> **PROBLEM DESCRIPTION**:
Everything in the listing below from the line containing "- tumour enhancement" through the line containing "Digitized H&E tissue" must be repeated exactly; the remaining lines are not wanted.

> **RECORDS FOR THE EXERCISE**:
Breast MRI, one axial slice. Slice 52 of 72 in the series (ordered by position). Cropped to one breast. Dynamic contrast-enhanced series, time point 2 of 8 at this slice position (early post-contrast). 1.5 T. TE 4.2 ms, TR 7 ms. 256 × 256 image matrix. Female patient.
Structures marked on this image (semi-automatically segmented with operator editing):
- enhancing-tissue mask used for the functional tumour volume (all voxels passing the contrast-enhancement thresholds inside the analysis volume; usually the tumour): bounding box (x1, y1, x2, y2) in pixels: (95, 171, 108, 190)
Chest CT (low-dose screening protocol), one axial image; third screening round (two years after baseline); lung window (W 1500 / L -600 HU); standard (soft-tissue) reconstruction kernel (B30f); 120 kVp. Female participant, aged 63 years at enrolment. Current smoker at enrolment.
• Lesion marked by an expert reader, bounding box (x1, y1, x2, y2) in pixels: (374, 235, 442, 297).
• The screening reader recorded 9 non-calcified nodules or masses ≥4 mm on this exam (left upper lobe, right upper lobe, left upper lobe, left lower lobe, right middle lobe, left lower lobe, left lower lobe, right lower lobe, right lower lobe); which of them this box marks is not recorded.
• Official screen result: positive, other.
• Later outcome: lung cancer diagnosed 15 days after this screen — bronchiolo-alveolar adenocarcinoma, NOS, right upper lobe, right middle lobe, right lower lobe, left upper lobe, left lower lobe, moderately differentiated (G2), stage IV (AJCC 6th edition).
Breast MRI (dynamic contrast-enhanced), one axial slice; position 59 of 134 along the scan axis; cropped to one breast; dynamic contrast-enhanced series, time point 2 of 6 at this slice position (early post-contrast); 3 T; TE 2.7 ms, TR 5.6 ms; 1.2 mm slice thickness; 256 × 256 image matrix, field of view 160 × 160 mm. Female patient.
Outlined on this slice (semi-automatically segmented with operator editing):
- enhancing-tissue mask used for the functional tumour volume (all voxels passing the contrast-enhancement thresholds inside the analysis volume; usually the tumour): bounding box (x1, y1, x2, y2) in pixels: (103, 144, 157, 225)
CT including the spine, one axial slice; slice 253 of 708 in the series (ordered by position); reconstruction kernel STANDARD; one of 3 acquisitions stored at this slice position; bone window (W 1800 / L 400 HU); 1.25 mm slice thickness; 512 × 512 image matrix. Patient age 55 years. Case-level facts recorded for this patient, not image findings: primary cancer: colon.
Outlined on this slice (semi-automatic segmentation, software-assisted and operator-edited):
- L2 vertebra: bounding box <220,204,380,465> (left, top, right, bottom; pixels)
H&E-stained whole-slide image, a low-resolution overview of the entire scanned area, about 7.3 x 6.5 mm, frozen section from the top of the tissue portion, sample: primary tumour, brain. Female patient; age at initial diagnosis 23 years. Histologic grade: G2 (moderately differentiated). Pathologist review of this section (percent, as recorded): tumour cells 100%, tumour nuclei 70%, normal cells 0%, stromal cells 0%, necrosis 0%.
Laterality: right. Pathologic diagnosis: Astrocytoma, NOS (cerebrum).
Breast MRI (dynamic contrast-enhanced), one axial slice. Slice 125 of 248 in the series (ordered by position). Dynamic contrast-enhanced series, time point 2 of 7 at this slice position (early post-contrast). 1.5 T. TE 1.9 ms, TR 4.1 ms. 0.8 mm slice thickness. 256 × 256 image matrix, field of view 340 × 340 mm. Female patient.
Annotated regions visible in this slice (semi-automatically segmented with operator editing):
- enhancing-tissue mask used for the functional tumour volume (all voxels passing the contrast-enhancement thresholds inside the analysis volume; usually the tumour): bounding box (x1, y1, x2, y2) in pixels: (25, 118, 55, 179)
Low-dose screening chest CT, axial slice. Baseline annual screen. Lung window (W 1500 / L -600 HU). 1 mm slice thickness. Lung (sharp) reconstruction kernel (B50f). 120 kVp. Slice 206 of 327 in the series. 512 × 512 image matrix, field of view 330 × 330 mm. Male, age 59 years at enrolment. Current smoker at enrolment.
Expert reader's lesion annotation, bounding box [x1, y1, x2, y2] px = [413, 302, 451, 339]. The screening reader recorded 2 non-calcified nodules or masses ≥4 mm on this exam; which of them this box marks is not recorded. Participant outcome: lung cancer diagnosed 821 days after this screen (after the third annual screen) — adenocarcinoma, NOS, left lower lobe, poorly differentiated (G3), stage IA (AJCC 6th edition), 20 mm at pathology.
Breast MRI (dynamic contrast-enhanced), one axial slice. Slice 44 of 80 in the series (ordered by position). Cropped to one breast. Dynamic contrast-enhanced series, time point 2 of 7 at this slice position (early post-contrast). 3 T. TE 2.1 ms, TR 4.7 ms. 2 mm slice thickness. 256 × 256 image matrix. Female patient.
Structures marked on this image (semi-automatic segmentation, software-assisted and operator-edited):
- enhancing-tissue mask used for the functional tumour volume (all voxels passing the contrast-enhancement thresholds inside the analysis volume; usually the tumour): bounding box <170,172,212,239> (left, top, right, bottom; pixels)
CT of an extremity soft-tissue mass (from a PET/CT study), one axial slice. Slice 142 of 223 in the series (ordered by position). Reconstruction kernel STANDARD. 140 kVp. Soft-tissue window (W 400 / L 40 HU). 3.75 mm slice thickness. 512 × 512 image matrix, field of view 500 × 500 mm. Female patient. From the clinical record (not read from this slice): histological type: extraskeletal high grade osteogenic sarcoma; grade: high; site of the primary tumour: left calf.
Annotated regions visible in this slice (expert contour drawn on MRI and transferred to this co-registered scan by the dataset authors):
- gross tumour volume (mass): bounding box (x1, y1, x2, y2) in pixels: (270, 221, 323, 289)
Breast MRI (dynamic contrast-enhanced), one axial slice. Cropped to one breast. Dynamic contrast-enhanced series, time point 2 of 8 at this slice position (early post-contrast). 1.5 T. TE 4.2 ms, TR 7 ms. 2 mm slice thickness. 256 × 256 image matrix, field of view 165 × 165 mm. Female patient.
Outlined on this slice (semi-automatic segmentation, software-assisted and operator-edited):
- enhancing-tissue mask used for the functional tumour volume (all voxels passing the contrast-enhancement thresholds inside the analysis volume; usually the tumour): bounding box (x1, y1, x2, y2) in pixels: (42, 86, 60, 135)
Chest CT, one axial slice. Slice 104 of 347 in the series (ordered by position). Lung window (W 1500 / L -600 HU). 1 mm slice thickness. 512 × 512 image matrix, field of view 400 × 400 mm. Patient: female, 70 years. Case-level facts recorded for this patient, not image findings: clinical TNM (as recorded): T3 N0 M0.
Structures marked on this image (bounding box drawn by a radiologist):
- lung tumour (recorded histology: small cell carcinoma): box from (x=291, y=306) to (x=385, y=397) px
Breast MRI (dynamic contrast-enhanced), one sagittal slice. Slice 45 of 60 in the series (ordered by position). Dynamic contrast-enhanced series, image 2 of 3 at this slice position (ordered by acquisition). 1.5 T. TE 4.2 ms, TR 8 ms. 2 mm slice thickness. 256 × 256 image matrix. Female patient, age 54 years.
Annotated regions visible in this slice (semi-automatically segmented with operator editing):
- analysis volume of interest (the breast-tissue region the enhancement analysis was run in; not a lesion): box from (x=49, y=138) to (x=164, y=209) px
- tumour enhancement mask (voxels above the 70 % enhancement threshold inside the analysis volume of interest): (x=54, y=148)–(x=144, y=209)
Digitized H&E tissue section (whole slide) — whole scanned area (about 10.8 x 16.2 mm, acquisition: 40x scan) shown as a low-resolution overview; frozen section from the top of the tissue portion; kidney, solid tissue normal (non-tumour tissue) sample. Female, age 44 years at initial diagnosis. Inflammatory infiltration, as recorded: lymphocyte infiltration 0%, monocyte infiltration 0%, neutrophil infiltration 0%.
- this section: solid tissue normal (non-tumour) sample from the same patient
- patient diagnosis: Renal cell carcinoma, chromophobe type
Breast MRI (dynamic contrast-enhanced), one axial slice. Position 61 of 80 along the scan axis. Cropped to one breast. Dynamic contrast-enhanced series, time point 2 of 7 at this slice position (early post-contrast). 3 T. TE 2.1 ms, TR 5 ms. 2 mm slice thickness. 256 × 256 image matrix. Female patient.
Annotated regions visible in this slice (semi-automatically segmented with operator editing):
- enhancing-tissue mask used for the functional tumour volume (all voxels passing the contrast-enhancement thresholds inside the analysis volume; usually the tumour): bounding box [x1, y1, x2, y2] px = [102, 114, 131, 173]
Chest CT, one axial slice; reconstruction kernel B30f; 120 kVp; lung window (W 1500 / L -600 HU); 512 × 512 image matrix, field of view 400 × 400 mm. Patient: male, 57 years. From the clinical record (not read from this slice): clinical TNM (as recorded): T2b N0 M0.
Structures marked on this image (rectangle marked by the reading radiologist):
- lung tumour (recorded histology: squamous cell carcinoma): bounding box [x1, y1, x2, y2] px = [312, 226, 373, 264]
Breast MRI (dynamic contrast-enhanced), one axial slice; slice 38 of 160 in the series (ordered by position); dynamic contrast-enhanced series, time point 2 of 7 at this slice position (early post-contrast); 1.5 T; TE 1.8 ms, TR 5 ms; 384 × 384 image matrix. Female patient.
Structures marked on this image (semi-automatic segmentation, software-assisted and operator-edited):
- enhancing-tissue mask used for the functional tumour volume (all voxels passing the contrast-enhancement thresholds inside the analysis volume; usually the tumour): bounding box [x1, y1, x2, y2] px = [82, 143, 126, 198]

> **SOLUTION TO THIS PROBLEM**:
- tumour enhancement mask (voxels above the 70 % enhancement threshold inside the analysis volume of interest): (x=54, y=148)–(x=144, y=209)
Digitized H&E tissue section (whole slide) — whole scanned area (about 10.8 x 16.2 mm, acquisition: 40x scan) shown as a low-resolution overview; frozen section from the top of the tissue portion; kidney, solid tissue normal (non-tumour tissue) sample. Female, age 44 years at initial diagnosis. Inflammatory infiltration, as recorded: lymphocyte infiltration 0%, monocyte infiltration 0%, neutrophil infiltration 0%.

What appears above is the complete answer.